Principaux renseignements
- Les compagnies pétrolières et gazières engrangent plus de 30 millions de dollars (environ 27,6 millions d’euros) par heure grâce à la hausse des prix du pétrole provoquée par le conflit avec l’Iran.
- Cette flambée des bénéfices, qui devrait atteindre 234 milliards de dollars (environ 215,3 milliards d’euros) d’ici 2026, oblige les citoyens ordinaires à supporter le poids de la hausse des coûts du carburant et de l’énergie.
- Les gouvernements font face à une pression croissante pour mettre en place des taxes sur les bénéfices exceptionnels tirés de la guerre afin de soulager les consommateurs et d’accélérer la transition vers les énergies renouvelables.
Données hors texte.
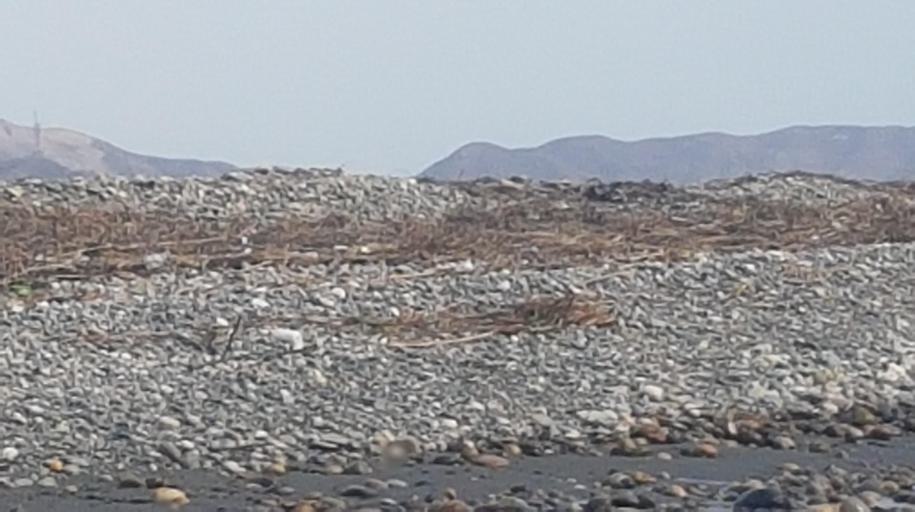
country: PE
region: La Libertad
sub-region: Viru
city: Guadalupito
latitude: -8.9642
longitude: -78.6456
Selon une nouvelle analyse, en exclusivité pour The Guardian, les compagnies pétrolières et gazières tirent d’énormes profits du récent conflit en Iran. The Guardian a calculé les bénéfices estimés de la guerre à l’aide de la base de données UCube de Rystad Energy. Les 100 plus grandes entreprises du secteur engrangent plus de 30 millions de dollars (environ 27,6 millions d’euros) par heure de bénéfices non mérités depuis le début du conflit. Cette flambée des bénéfices est alimentée par la hausse du prix du pétrole, qui s’est établi en moyenne à 100 dollars le baril en mars.
L’analyse prévoit que ces entreprises réaliseront la somme colossale de 234 milliards de dollars (environ 215,3 milliards d’euros) de bénéfices supplémentaires d’ici fin 2026 si les prix du pétrole se maintiennent à ce niveau.
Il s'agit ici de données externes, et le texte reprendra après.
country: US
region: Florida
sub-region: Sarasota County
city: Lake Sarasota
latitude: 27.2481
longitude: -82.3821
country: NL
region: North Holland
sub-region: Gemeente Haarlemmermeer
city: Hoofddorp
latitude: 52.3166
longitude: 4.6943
Cette manne financière se fait au détriment des citoyens ordinaires, qui doivent faire face à une hausse des coûts du carburant et de l’énergie. De nombreux pays ont été contraints de réduire les taxes sur les carburants afin d’alléger la charge pesant sur les consommateurs, ce qui signifie qu’ils perdent des recettes nécessaires au financement des services publics.
Pression en faveur d’une taxe sur les bénéfices exceptionnels
La pression s’intensifie pour que les gouvernements mettent en place des taxes sur ces bénéfices exceptionnels. La Commission européenne examine actuellement une proposition émanant de plusieurs ministres des Finances visant à imposer de telles taxes et à utiliser les recettes pour soulager les consommateurs et lutter contre l’inflation.
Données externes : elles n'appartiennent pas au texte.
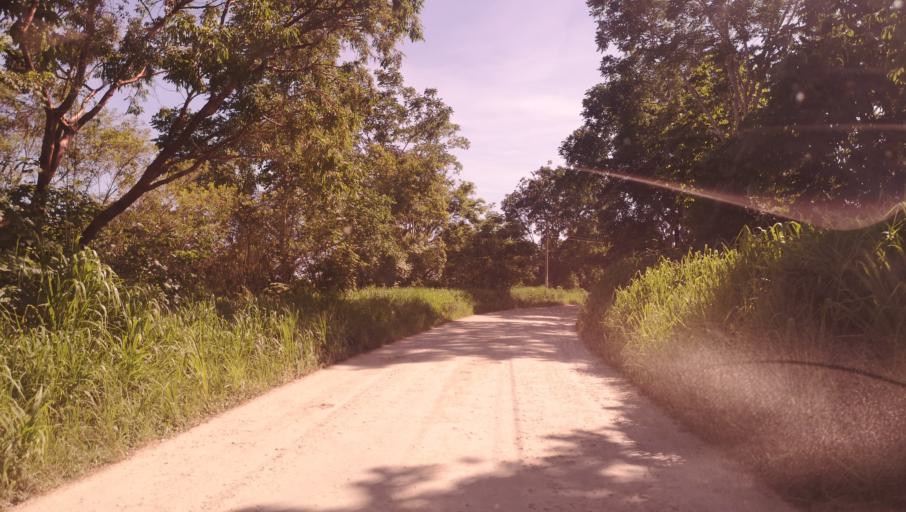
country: GT
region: Peten
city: Dolores
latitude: 16.7216
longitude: -89.3596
Saudi Aramco devrait être le principal bénéficiaire, avec un bénéfice potentiel de 25,5 milliards de dollars (environ 23,5 milliards d’euros) d’ici 2026. Cela s’ajoute aux bénéfices déjà colossaux que la société génère régulièrement.
Les entreprises russes en profitent également
Les entreprises russes Gazprom, Rosneft et Lukoil devraient également enregistrer des gains importants, estimés à 23,9 milliards de dollars (environ 22 milliards d’euros). Ces bénéfices viendront renforcer le trésor de guerre de la Russie dans le cadre de son propre conflit avec l’Ukraine.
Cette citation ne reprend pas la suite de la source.